Each year in BASS revolves around 120 credits, and these can be split 60/60 or 70/50 over the two semesters. First-year BASS requires you to take the compulsory modules ‘Engaging with Social Research’ and ‘Contemporary Social Thought’, which offer a broad introductory insight into social studies, drawing from criminology, social anthropology, politics, and philosophy. You will spend the remaining 80 credits between your two pathways or another module from a differing subject within the university. The modules are taught in different ways, all with a 2-hour lecture and 1-hour seminar per week, each with varying assessment styles, such as essays, portfolios, and even using your knowledge to assess case studies in a final assessment. The seminars will discuss the previous lectures’ teachings and allow you to discuss abstract concepts and ideas that you find fascinating or may be struggling to understand with peers.

Second-year BASS follows a similar structure, with your compulsory module being one core methodology unit from one of your chosen pathways, of which I chose ‘Making Sense of Criminological Data’, which initially I was quite nervous about as maths isn’t my strong point. However, the module is incredibly interesting and is taught step-by-step. It involves using Excel and NVivo, a software used to analyse qualitative data such as interviews and is assessed via a final portfolio and weekly quizzes. 
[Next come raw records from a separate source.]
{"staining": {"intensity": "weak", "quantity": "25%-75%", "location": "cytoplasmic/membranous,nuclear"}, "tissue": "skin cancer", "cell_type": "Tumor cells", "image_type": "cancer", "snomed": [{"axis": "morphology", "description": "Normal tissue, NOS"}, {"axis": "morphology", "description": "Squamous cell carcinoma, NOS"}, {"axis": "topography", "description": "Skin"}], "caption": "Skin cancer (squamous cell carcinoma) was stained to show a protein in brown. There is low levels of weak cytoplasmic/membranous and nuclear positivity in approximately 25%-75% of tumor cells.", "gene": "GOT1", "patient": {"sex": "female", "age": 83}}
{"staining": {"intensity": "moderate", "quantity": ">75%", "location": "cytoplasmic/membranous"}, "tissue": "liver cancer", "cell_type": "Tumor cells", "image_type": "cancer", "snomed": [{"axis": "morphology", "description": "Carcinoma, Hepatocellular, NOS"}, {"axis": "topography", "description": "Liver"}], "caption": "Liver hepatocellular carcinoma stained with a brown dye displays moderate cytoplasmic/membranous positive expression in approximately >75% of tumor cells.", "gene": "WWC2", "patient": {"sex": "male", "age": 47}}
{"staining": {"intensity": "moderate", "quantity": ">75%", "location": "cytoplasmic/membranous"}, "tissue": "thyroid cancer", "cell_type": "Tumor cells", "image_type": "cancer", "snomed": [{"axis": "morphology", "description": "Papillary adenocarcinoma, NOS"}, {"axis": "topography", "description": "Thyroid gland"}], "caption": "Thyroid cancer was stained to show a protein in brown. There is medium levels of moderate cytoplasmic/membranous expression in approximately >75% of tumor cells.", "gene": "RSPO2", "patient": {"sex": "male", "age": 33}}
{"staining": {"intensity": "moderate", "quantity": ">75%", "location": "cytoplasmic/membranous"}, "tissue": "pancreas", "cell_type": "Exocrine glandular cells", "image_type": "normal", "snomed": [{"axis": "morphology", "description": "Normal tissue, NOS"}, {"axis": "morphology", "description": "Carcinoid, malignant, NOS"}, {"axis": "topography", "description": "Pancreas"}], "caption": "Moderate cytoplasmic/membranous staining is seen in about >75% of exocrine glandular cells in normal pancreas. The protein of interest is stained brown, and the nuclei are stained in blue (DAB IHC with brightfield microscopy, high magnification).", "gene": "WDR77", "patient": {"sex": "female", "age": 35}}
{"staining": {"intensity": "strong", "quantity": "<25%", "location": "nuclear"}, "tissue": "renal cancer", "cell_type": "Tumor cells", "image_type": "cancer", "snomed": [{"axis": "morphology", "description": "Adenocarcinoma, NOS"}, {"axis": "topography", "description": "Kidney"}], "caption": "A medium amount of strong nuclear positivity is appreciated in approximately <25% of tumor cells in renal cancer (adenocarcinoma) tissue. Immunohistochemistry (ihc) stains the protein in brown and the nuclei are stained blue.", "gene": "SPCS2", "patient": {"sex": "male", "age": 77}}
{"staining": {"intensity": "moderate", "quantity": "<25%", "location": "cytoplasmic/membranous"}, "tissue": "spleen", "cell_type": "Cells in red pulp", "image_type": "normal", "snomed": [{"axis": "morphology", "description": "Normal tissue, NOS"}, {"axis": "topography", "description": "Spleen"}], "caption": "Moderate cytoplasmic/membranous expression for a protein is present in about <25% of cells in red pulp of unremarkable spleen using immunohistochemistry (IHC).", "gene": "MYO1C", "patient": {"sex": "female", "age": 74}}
Additionally, one of my favourite modules so far in my BASS degree has been ‘Psychology, Crime, and Criminal’, in which, week by week is a different possible reason behind criminal behaviour and why an offender commits crime. Some examples include hereditary cognitive factors, lifespan development, and situational factors. It was so interesting to learn the possible reasons that explain contextual criminal behaviours, and I additionally liked that the assessment was a summary of everything I had learned, each in 300-word paragraphs per subject

My advice for offer holders is not to be deterred by doing a joint pathway degree, as this does not mean double the week as many people have previously asked. You do the same amount of work as someone doing solely sociology, but your work is split between your two pathways, allowing you the flexibility to ‘make-your-degree’ with as much sociology or as much Criminology/Politics/etc as you’d like! 

Additionally, one of the fantastic things about the University of Manchester is how many societies there are, with over 400 available to join! One good example is the BASS Society, which holds weekly events to go to, such as bingo, arts and crafts, and just general socials that allow you to meet people on similar paths. Additionally, there is the Foundation Year Society, which allows Foundation Year students to make friends with other similar students who may be feeling nervous. Additionally, there are so many cafes, bars, shops, pubs, and clubs around the university that there’s always something to do! The University of Manchester is one of the best places to be a student.